The variables are listed as they appear in the data file, all string variables are in upper case:

----------------

### year

- **Description**: year in which election was held

----------------

### state

- **Description**: state name

----------------

### office

- **Description**: US House/Senate

----------------

### district

- **Description**: district number
- ***note***: At-large districts are coded as 0 (zero); when there is only one senate seat up for election in a state, coded as 0, otherwise numbered as 1/2 for separation.

----------------

### stage

- **Description**: electoral stage: GEN (general elections)

----------------

### runoff

- **Description**: FALSE (constant)

----------------

### special

- **Description**: special election

| code | definition |
|:---|:---|
| "TRUE" | special elections |
| "FALSE" | regular elections |

----------------

### special_termend

- **Description**: the end year of the special election seats

----------------

### candidate
  
- **Description**: name of the candidate
- ***Note***: The name is as it appears in the House Clerk report, in uppercase.

----------------

### party

- **Description**: party of the candidate
- ***Note***: Parties are as they appear in the House Clerk report. For states where candidates are allowed to appear on multiple party lines, vote counts from each party are documented separately.
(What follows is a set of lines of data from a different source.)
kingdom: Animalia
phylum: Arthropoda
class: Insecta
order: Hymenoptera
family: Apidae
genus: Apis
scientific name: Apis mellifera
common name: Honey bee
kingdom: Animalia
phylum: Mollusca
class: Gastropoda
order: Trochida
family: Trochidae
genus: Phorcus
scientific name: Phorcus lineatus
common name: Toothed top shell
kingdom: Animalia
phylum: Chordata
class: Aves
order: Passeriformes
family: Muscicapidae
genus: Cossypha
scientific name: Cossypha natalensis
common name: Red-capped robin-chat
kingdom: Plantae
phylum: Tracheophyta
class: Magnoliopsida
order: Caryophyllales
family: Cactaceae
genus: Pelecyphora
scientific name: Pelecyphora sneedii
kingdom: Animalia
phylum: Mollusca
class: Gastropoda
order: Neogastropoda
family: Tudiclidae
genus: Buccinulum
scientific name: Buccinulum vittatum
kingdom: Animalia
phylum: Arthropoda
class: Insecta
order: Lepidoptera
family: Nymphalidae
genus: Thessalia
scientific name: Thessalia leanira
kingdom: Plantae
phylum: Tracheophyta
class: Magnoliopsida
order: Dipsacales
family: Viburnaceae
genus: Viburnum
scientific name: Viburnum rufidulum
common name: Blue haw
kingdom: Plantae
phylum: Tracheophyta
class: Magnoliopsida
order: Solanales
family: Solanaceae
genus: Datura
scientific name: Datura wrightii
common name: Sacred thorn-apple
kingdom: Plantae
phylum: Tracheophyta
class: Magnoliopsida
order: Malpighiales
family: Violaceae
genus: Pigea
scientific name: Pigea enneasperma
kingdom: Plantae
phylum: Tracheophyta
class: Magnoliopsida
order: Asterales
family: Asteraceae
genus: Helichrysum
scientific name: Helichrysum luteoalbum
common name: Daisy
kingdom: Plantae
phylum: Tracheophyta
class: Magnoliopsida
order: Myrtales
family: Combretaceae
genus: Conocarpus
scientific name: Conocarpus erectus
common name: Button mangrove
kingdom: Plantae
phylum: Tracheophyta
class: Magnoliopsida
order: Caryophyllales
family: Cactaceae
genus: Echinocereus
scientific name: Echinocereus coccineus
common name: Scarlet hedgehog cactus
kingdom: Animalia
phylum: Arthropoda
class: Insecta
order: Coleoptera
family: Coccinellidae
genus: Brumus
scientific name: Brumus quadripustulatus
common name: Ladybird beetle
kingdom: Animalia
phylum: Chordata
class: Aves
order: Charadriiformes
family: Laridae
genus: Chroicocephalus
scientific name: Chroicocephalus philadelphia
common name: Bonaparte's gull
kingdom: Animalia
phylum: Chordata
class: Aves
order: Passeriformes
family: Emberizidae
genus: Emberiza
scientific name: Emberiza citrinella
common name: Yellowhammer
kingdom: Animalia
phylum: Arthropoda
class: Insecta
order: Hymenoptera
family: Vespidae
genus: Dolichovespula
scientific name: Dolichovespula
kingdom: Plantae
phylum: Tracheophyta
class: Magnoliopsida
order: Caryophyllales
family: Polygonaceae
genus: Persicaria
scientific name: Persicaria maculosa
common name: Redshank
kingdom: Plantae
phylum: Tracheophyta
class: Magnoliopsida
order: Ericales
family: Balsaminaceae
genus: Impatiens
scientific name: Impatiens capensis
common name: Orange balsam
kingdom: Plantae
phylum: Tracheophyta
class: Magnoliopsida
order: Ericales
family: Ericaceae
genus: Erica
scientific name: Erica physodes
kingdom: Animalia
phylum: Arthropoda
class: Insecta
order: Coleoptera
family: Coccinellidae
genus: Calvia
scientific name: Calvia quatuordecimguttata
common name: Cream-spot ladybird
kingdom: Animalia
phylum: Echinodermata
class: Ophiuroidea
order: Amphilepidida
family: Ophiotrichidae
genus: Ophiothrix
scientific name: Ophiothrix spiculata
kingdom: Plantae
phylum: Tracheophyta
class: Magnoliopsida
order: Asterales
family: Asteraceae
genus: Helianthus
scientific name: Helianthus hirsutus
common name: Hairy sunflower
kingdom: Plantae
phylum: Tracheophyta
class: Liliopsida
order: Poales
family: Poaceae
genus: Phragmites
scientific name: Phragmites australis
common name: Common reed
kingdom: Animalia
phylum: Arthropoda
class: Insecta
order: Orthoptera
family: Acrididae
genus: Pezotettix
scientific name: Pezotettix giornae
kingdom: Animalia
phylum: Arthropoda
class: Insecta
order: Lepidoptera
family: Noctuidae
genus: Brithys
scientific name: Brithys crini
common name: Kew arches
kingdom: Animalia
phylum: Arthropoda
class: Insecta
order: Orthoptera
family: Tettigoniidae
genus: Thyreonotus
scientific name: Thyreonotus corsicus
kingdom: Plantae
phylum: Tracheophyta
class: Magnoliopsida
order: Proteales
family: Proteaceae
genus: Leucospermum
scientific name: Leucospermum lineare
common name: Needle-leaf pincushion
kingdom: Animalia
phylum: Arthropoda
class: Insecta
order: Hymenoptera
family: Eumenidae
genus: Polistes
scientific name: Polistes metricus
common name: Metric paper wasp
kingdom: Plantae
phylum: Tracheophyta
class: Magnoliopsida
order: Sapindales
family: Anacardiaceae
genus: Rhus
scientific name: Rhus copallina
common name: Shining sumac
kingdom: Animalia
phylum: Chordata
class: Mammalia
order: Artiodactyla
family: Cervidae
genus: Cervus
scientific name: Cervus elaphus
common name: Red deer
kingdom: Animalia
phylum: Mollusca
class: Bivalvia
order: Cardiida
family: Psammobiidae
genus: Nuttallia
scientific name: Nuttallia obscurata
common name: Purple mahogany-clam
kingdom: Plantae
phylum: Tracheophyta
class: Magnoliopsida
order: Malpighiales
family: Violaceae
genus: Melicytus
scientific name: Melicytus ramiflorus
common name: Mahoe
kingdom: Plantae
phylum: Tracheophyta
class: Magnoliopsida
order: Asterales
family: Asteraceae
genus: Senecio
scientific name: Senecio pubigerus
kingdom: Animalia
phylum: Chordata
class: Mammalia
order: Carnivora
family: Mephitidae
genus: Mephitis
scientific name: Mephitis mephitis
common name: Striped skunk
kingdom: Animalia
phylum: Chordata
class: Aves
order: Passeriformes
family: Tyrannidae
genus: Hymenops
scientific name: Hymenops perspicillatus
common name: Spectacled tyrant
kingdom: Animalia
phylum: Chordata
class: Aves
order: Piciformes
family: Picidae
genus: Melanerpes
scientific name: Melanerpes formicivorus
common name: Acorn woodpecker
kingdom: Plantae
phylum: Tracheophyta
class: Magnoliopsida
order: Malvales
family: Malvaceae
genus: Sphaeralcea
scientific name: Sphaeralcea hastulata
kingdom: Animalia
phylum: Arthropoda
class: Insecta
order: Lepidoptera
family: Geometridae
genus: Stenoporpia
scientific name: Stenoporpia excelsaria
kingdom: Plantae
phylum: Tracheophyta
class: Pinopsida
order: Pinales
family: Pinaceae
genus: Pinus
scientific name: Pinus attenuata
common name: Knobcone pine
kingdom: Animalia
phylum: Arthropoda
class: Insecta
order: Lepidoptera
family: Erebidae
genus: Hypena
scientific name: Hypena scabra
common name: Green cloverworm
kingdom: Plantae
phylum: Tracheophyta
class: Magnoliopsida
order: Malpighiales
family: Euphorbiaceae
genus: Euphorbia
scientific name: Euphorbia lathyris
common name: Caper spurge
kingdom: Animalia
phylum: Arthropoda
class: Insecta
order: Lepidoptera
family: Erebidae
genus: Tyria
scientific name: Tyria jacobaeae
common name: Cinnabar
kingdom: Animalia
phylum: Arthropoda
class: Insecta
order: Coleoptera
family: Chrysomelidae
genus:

See MIT Election Lab data page for more details.

----------------

### writein

- **Description**: vote totals associated with write-in candidates
- **Coding**:

| code | definition |
|:---|:---|
| "TRUE" | write-in candidates |
| "FALSE" | non-write-in candidates |

----------------

### mode

- **Description**: mode of voting, "total"

----------------

### candidatevotes

- **Description**: votes received by one candidate for a particular party
- ***Note***: no vote counts were published for some uncontested elections, coded as -1.

----------------

### fusion_ticket

- **Description**: an indicator for candidates vote records from multiple parties in one election.

----------------

### unofficial

- **Description**: all vote counts come from the official documents, FALSE

----------------

### state_po

- **Description**: U.S. postal code state abbreviation

----------------

### state_fips

- **Description**: State FIPS code

----------------

### state_cen

- **Description**: U.S. Census state code

----------------

### state_ic

- **Description**: ICPSR state code

----------------

### version

- **Description**: date when the current version was finalized, in `yyyymmdd` format.

## Version Control

- Published version: the published version contains two `.csv` format files (house and senate separately) and two `.dta` format files.

- Developer version: contains the raw data files in `.xslx` format. The files are the product of OCR extraction from the original documents publicly available in `.pdf` format and manually cleaned.